Iran's Vice President and head of its Nuclear Energy Agency, Ali Akbar Salehi, says his country is ready to stop enriching relatively high-grade uranium, if it is given the nuclear material it needs in accordance with a months-old international proposal.
The past few days have seen several statements from Iranian leaders regarding the country's nuclear activities.
On Thursday, Vice President Ali Akbar Salehi said Iran is prepared to stop enriching what experts call 20-percent-grade uranium. He said that in return, Iran has requested the International Atomic Energy Agency provide the high-grade uranium that Tehran needs for its research reactor. But, he said, that request has been denied.
The decision by Iranian President Mahmoud Ahmadinejad to enrich uranium to the 20-percent level was made earlier this year, after a draft fuel-swap agreement between Tehran and the IAEA stalled. Despite Salehi's proposal, Iran continues to enrich lower-grade uranium in defiance of IAEA calls to the contrary.
Iran says its nuclear program is for peaceful purposes. The international community suspects that Iran is trying to build atomic weapons. The International Atomic Energy Agency estimated in June that Tehran has 2.5 tons of 3.5-percent low-grade uranium - enough to produce two nuclear warheads.
The U.N. Security Council imposed a fourth round of sanctions against Iran in June, demanding that it cease all enrichment activities.

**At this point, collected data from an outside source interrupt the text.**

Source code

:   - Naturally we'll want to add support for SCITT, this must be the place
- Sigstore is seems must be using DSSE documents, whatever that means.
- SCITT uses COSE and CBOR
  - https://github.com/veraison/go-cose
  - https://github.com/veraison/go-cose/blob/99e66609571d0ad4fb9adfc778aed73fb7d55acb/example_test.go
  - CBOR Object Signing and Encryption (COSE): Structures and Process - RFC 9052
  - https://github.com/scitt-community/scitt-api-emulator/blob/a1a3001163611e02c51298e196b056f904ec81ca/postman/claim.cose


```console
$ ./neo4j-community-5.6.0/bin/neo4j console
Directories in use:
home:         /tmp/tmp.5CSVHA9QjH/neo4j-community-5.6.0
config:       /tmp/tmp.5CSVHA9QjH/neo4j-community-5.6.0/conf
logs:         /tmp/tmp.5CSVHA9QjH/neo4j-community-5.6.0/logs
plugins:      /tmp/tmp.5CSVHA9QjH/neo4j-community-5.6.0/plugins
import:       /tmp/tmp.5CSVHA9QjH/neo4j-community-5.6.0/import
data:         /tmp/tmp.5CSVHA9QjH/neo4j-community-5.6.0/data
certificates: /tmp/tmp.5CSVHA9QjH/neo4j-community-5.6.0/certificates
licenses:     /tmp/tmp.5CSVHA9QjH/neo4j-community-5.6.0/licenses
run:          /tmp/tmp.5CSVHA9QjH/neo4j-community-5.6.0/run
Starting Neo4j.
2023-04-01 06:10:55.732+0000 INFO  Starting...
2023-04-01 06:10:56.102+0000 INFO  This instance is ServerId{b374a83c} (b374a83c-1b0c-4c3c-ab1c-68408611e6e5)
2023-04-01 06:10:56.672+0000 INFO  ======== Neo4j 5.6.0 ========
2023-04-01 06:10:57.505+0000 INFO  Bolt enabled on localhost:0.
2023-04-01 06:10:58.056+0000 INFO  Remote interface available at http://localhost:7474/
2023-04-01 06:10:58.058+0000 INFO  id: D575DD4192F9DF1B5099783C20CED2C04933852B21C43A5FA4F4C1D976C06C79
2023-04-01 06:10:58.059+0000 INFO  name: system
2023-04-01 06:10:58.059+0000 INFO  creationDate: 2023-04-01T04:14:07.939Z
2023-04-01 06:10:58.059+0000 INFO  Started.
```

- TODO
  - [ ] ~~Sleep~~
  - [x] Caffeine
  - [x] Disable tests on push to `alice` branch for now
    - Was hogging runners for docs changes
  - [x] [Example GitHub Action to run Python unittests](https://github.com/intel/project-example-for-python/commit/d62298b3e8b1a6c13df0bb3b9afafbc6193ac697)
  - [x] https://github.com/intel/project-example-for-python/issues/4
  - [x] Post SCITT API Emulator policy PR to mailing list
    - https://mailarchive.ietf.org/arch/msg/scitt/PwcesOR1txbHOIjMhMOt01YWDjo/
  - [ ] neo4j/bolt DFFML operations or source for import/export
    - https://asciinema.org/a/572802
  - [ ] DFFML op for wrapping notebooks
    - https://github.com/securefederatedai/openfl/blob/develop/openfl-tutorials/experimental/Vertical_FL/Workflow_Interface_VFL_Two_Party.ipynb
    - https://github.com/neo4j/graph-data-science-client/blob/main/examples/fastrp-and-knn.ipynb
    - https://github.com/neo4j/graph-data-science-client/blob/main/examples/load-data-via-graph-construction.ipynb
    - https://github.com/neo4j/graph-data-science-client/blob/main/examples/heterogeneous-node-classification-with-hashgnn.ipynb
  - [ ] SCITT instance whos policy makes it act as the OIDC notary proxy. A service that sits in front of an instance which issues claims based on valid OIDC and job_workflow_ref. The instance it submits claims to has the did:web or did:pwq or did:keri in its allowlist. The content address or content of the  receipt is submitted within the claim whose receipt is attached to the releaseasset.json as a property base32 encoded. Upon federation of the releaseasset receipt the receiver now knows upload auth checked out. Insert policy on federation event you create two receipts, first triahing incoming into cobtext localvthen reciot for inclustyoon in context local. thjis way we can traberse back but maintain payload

The United States and the European Union followed suit with economic sanctions of their own, which many experts say appear to be affecting the Iranian economy.

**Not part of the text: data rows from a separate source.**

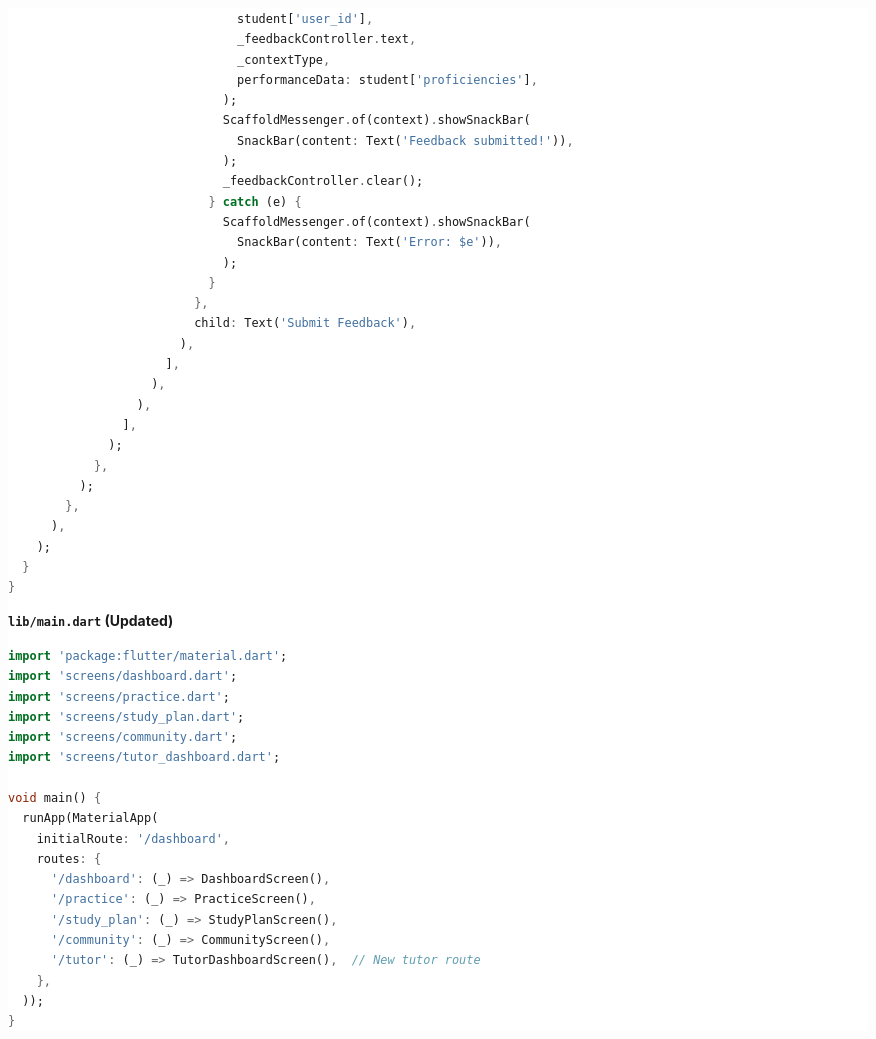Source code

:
 ```dart
                                student['user_id'],
                                _feedbackController.text,
                                _contextType,
                                performanceData: student['proficiencies'],
                              );
                              ScaffoldMessenger.of(context).showSnackBar(
                                SnackBar(content: Text('Feedback submitted!')),
                              );
                              _feedbackController.clear();
                            } catch (e) {
                              ScaffoldMessenger.of(context).showSnackBar(
                                SnackBar(content: Text('Error: $e')),
                              );
                            }
                          },
                          child: Text('Submit Feedback'),
                        ),
                      ],
                    ),
                  ),
                ],
              );
            },
          );
        },
      ),
    );
  }
}
```

**`lib/main.dart` (Updated)**

```dart
import 'package:flutter/material.dart';
import 'screens/dashboard.dart';
import 'screens/practice.dart';
import 'screens/study_plan.dart';
import 'screens/community.dart';
import 'screens/tutor_dashboard.dart';

void main() {
  runApp(MaterialApp(
    initialRoute: '/dashboard',
    routes: {
      '/dashboard': (_) => DashboardScreen(),
      '/practice': (_) => PracticeScreen(),
      '/study_plan': (_) => StudyPlanScreen(),
      '/community': (_) => CommunityScreen(),
      '/tutor': (_) => TutorDashboardScreen(),  // New tutor route
    },
  ));
}
```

Iranian-born analyst Alex Vatanka of the Middle East Institute in Washington says Iran's recent offer might be a good negotiating tactic, but it is not a major offer in the context of the broader nuclear issue.
"If you look at the totality of what the dispute has been around, this is not a major concession," said Vatanka. "This is a concession in the context of the most-recent round of stalemate, and I think it is being pushed most likely by this momentum behind sanctions. But if they are genuine and they really have made what they need for the [Tehran research] reactor, then basically, this is something that they can give up without hurting themselves."
Vatanka says that Iran needs to appear to make conciliatory gestures to appease Russia, China, Brazil and Turkey, which he says have become impatient with Tehran's stance on the nuclear issue.